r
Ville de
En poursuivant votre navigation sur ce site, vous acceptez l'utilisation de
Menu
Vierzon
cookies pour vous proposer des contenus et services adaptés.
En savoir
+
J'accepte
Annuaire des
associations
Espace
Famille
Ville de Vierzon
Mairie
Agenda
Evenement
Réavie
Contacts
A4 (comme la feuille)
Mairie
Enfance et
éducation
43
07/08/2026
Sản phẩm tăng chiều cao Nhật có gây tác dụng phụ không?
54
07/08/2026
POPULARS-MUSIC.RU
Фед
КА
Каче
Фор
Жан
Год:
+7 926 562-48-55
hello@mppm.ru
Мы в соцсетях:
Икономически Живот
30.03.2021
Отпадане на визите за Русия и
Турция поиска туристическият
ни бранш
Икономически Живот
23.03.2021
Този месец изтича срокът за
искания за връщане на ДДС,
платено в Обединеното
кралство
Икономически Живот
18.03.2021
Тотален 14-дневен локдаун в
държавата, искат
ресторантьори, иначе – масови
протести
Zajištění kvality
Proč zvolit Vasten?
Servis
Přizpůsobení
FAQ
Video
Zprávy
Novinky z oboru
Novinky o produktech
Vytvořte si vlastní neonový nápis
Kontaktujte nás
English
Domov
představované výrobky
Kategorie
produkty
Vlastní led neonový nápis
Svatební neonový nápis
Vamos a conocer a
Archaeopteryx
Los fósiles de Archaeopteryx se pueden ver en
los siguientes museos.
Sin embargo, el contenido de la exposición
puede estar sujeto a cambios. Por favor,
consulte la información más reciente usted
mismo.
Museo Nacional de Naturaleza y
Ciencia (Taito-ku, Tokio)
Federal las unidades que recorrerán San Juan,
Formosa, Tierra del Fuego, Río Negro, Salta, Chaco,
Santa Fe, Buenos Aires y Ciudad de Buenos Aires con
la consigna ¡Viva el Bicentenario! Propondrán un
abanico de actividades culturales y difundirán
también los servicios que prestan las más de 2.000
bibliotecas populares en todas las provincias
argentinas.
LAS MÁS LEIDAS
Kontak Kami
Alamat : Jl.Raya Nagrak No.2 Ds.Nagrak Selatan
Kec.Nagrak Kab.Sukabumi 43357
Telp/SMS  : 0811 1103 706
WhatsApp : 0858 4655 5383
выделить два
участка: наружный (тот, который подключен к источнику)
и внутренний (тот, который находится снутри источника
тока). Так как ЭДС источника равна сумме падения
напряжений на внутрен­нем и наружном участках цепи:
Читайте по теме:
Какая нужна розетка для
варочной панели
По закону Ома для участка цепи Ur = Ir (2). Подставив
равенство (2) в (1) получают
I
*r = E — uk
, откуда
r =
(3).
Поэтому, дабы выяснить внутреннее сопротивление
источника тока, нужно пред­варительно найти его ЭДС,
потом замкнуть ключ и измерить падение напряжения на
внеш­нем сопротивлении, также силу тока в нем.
-*-
WHAT TO WORK ON: Write out every entry exactly as given.

OUTPUT FOR THIS EXERCISE:
r
Ville de
En poursuivant votre navigation sur ce site, vous acceptez l'utilisation de
Menu
Vierzon
cookies pour vous proposer des contenus et services adaptés.
En savoir
+
J'accepte
Annuaire des
associations
Espace
Famille
Ville de Vierzon
Mairie
Agenda
Evenement
Réavie
Contacts
A4 (comme la feuille)
Mairie
Enfance et
éducation
43
07/08/2026
Sản phẩm tăng chiều cao Nhật có gây tác dụng phụ không?
54
07/08/2026
POPULARS-MUSIC.RU
Фед
КА
Каче
Фор
Жан
Год:
+7 926 562-48-55
hello@mppm.ru
Мы в соцсетях:
Икономически Живот
30.03.2021
Отпадане на визите за Русия и
Турция поиска туристическият
ни бранш
Икономически Живот
23.03.2021
Този месец изтича срокът за
искания за връщане на ДДС,
платено в Обединеното
кралство
Икономически Живот
18.03.2021
Тотален 14-дневен локдаун в
държавата, искат
ресторантьори, иначе – масови
протести
Zajištění kvality
Proč zvolit Vasten?
Servis
Přizpůsobení
FAQ
Video
Zprávy
Novinky z oboru
Novinky o produktech
Vytvořte si vlastní neonový nápis
Kontaktujte nás
English
Domov
představované výrobky
Kategorie
produkty
Vlastní led neonový nápis
Svatební neonový nápis
Vamos a conocer a
Archaeopteryx
Los fósiles de Archaeopteryx se pueden ver en
los siguientes museos.
Sin embargo, el contenido de la exposición
puede estar sujeto a cambios. Por favor,
consulte la información más reciente usted
mismo.
Museo Nacional de Naturaleza y
Ciencia (Taito-ku, Tokio)
Federal las unidades que recorrerán San Juan,
Formosa, Tierra del Fuego, Río Negro, Salta, Chaco,
Santa Fe, Buenos Aires y Ciudad de Buenos Aires con
la consigna ¡Viva el Bicentenario! Propondrán un
abanico de actividades culturales y difundirán
también los servicios que prestan las más de 2.000
bibliotecas populares en todas las provincias
argentinas.
LAS MÁS LEIDAS
Kontak Kami
Alamat : Jl.Raya Nagrak No.2 Ds.Nagrak Selatan
Kec.Nagrak Kab.Sukabumi 43357
Telp/SMS  : 0811 1103 706
WhatsApp : 0858 4655 5383
выделить два
участка: наружный (тот, который подключен к источнику)
и внутренний (тот, который находится снутри источника
тока). Так как ЭДС источника равна сумме падения
напряжений на внутрен­нем и наружном участках цепи:
Читайте по теме:
Какая нужна розетка для
варочной панели
По закону Ома для участка цепи Ur = Ir (2). Подставив
равенство (2) в (1) получают
I
*r = E — uk
, откуда
r =
(3).
Поэтому, дабы выяснить внутреннее сопротивление
источника тока, нужно пред­варительно найти его ЭДС,
потом замкнуть ключ и измерить падение напряжения на
внеш­нем сопротивлении, также силу тока в нем.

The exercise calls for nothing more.